• Exercise directions: From the line with "Image 2: Row" through the line with "One neuron or", inclusive, return each line of the data below exactly and leave the rest out.
==== Provided records ====
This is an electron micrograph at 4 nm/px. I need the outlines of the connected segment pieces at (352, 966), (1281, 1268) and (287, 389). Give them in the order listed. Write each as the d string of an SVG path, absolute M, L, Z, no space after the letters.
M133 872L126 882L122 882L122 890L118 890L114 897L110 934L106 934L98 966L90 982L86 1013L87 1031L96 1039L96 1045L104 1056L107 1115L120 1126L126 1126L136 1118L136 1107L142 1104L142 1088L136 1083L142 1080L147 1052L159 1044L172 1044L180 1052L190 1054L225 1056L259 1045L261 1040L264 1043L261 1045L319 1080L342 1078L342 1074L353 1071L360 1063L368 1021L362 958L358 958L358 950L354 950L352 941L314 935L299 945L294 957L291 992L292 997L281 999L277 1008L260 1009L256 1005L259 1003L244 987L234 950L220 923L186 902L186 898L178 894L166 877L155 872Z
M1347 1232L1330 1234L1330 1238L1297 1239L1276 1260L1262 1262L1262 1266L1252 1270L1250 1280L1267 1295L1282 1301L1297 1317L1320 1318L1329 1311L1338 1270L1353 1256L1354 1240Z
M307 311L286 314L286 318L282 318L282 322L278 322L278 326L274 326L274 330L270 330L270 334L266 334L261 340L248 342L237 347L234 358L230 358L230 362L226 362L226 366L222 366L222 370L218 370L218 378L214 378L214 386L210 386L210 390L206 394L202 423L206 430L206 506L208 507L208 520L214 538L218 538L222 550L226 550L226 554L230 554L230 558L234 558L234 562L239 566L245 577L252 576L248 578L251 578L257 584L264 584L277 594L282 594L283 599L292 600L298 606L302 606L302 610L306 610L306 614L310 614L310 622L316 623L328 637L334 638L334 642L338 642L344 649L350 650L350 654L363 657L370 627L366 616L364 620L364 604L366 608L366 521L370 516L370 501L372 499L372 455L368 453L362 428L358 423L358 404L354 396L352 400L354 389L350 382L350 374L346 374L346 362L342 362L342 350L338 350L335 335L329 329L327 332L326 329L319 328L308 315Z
====
==== Provided records ====
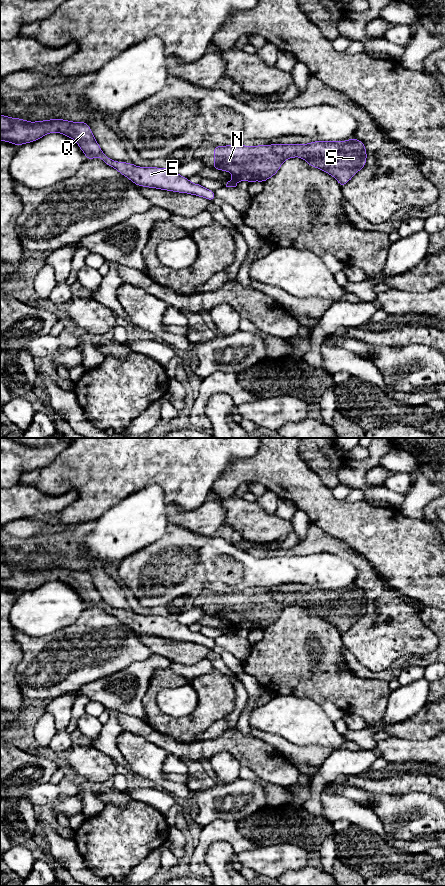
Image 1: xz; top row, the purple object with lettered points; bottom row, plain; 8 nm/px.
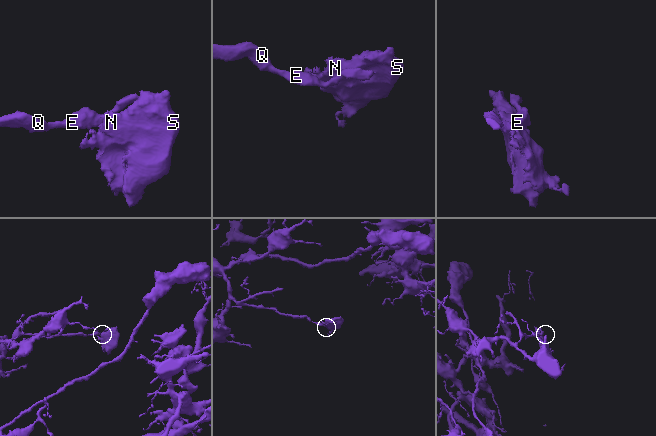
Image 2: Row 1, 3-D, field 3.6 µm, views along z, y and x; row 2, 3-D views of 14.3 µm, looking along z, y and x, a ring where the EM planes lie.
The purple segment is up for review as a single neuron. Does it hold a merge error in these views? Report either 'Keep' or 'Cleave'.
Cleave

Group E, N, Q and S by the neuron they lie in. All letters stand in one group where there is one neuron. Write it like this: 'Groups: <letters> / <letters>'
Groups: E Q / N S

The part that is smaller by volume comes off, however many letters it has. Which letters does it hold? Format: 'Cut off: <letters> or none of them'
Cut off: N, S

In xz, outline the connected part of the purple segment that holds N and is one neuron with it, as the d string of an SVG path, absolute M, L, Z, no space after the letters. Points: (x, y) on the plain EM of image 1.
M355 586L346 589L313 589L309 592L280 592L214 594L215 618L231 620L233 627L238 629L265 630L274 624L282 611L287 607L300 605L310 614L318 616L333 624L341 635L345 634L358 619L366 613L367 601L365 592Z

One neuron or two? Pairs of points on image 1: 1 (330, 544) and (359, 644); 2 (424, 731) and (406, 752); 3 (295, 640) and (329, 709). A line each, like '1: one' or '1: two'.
====
• Task result:
Image 2: Row 1, 3-D, field 3.6 µm, views along z, y and x; row 2, 3-D views of 14.3 µm, looking along z, y and x, a ring where the EM planes lie.
The purple segment is up for review as a single neuron. Does it hold a merge error in these views? Report either 'Keep' or 'Cleave'.
Cleave

Group E, N, Q and S by the neuron they lie in. All letters stand in one group where there is one neuron. Write it like this: 'Groups: <letters> / <letters>'
Groups: E Q / N S

The part that is smaller by volume comes off, however many letters it has. Which letters does it hold? Format: 'Cut off: <letters> or none of them'
Cut off: N, S

In xz, outline the connected part of the purple segment that holds N and is one neuron with it, as the d string of an SVG path, absolute M, L, Z, no space after the letters. Points: (x, y) on the plain EM of image 1.
M355 586L346 589L313 589L309 592L280 592L214 594L215 618L231 620L233 627L238 629L265 630L274 624L282 611L287 607L300 605L310 614L318 616L333 624L341 635L345 634L358 619L366 613L367 601L365 592Z

One neuron or two? Pairs of points on image 1: 1 (330, 544) and (359, 644); 2 (424, 731) and (406, 752); 3 (295, 640) and (329, 709). A line each, like '1: one' or '1: two'.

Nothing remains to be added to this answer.